⟨
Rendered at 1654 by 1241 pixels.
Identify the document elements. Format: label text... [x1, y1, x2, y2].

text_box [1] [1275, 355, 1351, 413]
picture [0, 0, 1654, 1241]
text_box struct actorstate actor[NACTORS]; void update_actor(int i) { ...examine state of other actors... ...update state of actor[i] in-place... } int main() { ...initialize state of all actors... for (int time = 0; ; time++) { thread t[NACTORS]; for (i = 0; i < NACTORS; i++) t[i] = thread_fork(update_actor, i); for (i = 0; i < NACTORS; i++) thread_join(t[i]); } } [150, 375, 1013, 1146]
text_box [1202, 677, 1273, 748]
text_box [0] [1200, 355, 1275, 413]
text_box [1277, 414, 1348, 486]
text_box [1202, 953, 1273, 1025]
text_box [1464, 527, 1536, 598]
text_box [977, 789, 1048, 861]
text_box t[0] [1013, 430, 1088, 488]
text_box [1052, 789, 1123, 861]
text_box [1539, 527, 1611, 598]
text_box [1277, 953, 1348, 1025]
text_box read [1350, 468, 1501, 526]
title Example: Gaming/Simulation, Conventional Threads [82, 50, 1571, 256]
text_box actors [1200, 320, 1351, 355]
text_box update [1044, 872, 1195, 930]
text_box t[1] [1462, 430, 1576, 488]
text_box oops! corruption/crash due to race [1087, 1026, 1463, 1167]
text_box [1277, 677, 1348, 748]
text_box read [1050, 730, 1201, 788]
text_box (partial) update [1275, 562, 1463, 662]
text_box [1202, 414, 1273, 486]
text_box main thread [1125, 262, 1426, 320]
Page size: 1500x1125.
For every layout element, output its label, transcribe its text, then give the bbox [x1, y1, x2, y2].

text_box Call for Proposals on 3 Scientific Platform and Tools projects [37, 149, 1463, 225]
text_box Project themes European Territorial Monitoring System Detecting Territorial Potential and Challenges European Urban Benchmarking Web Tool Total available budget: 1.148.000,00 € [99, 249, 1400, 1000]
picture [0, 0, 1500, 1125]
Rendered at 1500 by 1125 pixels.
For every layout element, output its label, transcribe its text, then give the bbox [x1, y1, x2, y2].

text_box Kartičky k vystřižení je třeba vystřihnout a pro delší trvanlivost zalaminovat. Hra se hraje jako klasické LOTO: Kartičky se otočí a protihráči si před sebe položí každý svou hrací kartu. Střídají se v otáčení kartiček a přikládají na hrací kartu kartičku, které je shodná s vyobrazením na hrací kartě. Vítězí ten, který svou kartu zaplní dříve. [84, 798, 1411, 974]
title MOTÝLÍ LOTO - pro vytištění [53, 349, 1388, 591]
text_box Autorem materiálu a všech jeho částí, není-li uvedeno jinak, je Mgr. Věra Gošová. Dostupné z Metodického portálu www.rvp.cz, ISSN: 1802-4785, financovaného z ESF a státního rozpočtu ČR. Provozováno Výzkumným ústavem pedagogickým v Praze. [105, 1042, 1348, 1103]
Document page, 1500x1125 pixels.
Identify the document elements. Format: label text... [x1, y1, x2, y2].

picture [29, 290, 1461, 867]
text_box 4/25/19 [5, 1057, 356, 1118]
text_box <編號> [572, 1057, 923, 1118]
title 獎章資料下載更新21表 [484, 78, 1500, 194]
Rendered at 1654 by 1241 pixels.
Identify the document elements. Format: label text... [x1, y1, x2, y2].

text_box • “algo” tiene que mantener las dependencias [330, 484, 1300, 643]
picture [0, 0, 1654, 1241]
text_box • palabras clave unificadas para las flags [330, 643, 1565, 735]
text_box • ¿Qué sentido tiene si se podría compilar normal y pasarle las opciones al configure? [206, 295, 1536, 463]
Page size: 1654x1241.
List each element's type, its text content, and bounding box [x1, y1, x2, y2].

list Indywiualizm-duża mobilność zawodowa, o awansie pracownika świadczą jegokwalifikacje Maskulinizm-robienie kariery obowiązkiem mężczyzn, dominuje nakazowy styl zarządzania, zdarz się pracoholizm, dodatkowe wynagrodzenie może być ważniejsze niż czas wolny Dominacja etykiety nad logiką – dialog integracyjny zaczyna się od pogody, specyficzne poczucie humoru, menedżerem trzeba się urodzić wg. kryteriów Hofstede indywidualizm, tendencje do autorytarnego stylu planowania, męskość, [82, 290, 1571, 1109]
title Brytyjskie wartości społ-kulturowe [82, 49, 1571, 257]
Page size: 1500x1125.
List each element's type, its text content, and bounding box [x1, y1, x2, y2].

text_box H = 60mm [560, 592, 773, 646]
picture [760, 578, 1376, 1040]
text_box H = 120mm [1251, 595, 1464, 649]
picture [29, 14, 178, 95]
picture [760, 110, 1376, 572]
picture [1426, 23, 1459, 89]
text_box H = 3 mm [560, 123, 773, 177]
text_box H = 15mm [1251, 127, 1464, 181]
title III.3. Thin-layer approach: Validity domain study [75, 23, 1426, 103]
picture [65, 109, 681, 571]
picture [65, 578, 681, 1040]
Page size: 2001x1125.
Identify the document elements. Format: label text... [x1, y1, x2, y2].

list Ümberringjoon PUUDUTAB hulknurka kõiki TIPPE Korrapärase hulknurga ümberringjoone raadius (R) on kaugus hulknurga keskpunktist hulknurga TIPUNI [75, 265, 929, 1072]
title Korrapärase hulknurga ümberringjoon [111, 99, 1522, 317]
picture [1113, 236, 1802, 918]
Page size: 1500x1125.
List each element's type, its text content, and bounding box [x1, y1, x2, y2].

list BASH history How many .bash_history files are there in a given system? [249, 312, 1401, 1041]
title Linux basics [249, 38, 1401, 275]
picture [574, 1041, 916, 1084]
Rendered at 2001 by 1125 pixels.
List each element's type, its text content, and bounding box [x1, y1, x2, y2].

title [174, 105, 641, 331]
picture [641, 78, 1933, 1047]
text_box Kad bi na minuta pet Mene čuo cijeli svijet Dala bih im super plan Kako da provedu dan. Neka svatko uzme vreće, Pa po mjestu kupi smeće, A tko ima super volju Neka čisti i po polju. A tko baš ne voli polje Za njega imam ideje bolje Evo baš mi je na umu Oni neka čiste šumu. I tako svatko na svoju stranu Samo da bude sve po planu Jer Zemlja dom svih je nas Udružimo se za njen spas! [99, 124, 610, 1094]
⟩
Rewrite every line of the records above as a numbered list, omitting the blank lines.

(EXPECTED OUTPUT):
1. Rendered at 1654 by 1241 pixels.
2. Identify the document elements. Format: label text... [x1, y1, x2, y2].
3. text_box [1] [1275, 355, 1351, 413]
4. picture [0, 0, 1654, 1241]
5. text_box struct actorstate actor[NACTORS]; void update_actor(int i) { ...examine state of other actors... ...update state of actor[i] in-place... } int main() { ...initialize state of all actors... for (int time = 0; ; time++) { thread t[NACTORS]; for (i = 0; i < NACTORS; i++) t[i] = thread_fork(update_actor, i); for (i = 0; i < NACTORS; i++) thread_join(t[i]); } } [150, 375, 1013, 1146]
6. text_box [1202, 677, 1273, 748]
7. text_box [0] [1200, 355, 1275, 413]
8. text_box [1277, 414, 1348, 486]
9. text_box [1202, 953, 1273, 1025]
10. text_box [1464, 527, 1536, 598]
11. text_box [977, 789, 1048, 861]
12. text_box t[0] [1013, 430, 1088, 488]
13. text_box [1052, 789, 1123, 861]
14. text_box [1539, 527, 1611, 598]
15. text_box [1277, 953, 1348, 1025]
16. text_box read [1350, 468, 1501, 526]
17. title Example: Gaming/Simulation, Conventional Threads [82, 50, 1571, 256]
18. text_box actors [1200, 320, 1351, 355]
19. text_box update [1044, 872, 1195, 930]
20. text_box t[1] [1462, 430, 1576, 488]
21. text_box oops! corruption/crash due to race [1087, 1026, 1463, 1167]
22. text_box [1277, 677, 1348, 748]
23. text_box read [1050, 730, 1201, 788]
24. text_box (partial) update [1275, 562, 1463, 662]
25. text_box [1202, 414, 1273, 486]
26. text_box main thread [1125, 262, 1426, 320]
27. Page size: 1500x1125.
28. For every layout element, output its label, transcribe its text, then give the bbox [x1, y1, x2, y2].
29. text_box Call for Proposals on 3 Scientific Platform and Tools projects [37, 149, 1463, 225]
30. text_box Project themes European Territorial Monitoring System Detecting Territorial Potential and Challenges European Urban Benchmarking Web Tool Total available budget: 1.148.000,00 € [99, 249, 1400, 1000]
31. picture [0, 0, 1500, 1125]
32. Rendered at 1500 by 1125 pixels.
33. For every layout element, output its label, transcribe its text, then give the bbox [x1, y1, x2, y2].
34. text_box Kartičky k vystřižení je třeba vystřihnout a pro delší trvanlivost zalaminovat. Hra se hraje jako klasické LOTO: Kartičky se otočí a protihráči si před sebe položí každý svou hrací kartu. Střídají se v otáčení kartiček a přikládají na hrací kartu kartičku, které je shodná s vyobrazením na hrací kartě. Vítězí ten, který svou kartu zaplní dříve. [84, 798, 1411, 974]
35. title MOTÝLÍ LOTO - pro vytištění [53, 349, 1388, 591]
36. text_box Autorem materiálu a všech jeho částí, není-li uvedeno jinak, je Mgr. Věra Gošová. Dostupné z Metodického portálu www.rvp.cz, ISSN: 1802-4785, financovaného z ESF a státního rozpočtu ČR. Provozováno Výzkumným ústavem pedagogickým v Praze. [105, 1042, 1348, 1103]
37. Document page, 1500x1125 pixels.
38. Identify the document elements. Format: label text... [x1, y1, x2, y2].
39. picture [29, 290, 1461, 867]
40. text_box 4/25/19 [5, 1057, 356, 1118]
41. text_box <編號> [572, 1057, 923, 1118]
42. title 獎章資料下載更新21表 [484, 78, 1500, 194]
43. Rendered at 1654 by 1241 pixels.
44. Identify the document elements. Format: label text... [x1, y1, x2, y2].
45. text_box • “algo” tiene que mantener las dependencias [330, 484, 1300, 643]
46. picture [0, 0, 1654, 1241]
47. text_box • palabras clave unificadas para las flags [330, 643, 1565, 735]
48. text_box • ¿Qué sentido tiene si se podría compilar normal y pasarle las opciones al configure? [206, 295, 1536, 463]
49. Page size: 1654x1241.
50. List each element's type, its text content, and bounding box [x1, y1, x2, y2].
51. list Indywiualizm-duża mobilność zawodowa, o awansie pracownika świadczą jegokwalifikacje Maskulinizm-robienie kariery obowiązkiem mężczyzn, dominuje nakazowy styl zarządzania, zdarz się pracoholizm, dodatkowe wynagrodzenie może być ważniejsze niż czas wolny Dominacja etykiety nad logiką – dialog integracyjny zaczyna się od pogody, specyficzne poczucie humoru, menedżerem trzeba się urodzić wg. kryteriów Hofstede indywidualizm, tendencje do autorytarnego stylu planowania, męskość, [82, 290, 1571, 1109]
52. title Brytyjskie wartości społ-kulturowe [82, 49, 1571, 257]
53. Page size: 1500x1125.
54. List each element's type, its text content, and bounding box [x1, y1, x2, y2].
55. text_box H = 60mm [560, 592, 773, 646]
56. picture [760, 578, 1376, 1040]
57. text_box H = 120mm [1251, 595, 1464, 649]
58. picture [29, 14, 178, 95]
59. picture [760, 110, 1376, 572]
60. picture [1426, 23, 1459, 89]
61. text_box H = 3 mm [560, 123, 773, 177]
62. text_box H = 15mm [1251, 127, 1464, 181]
63. title III.3. Thin-layer approach: Validity domain study [75, 23, 1426, 103]
64. picture [65, 109, 681, 571]
65. picture [65, 578, 681, 1040]
66. Page size: 2001x1125.
67. Identify the document elements. Format: label text... [x1, y1, x2, y2].
68. list Ümberringjoon PUUDUTAB hulknurka kõiki TIPPE Korrapärase hulknurga ümberringjoone raadius (R) on kaugus hulknurga keskpunktist hulknurga TIPUNI [75, 265, 929, 1072]
69. title Korrapärase hulknurga ümberringjoon [111, 99, 1522, 317]
70. picture [1113, 236, 1802, 918]
71. Page size: 1500x1125.
72. List each element's type, its text content, and bounding box [x1, y1, x2, y2].
73. list BASH history How many .bash_history files are there in a given system? [249, 312, 1401, 1041]
74. title Linux basics [249, 38, 1401, 275]
75. picture [574, 1041, 916, 1084]
76. Rendered at 2001 by 1125 pixels.
77. List each element's type, its text content, and bounding box [x1, y1, x2, y2].
78. title [174, 105, 641, 331]
79. picture [641, 78, 1933, 1047]
80. text_box Kad bi na minuta pet Mene čuo cijeli svijet Dala bih im super plan Kako da provedu dan. Neka svatko uzme vreće, Pa po mjestu kupi smeće, A tko ima super volju Neka čisti i po polju. A tko baš ne voli polje Za njega imam ideje bolje Evo baš mi je na umu Oni neka čiste šumu. I tako svatko na svoju stranu Samo da bude sve po planu Jer Zemlja dom svih je nas Udružimo se za njen spas! [99, 124, 610, 1094]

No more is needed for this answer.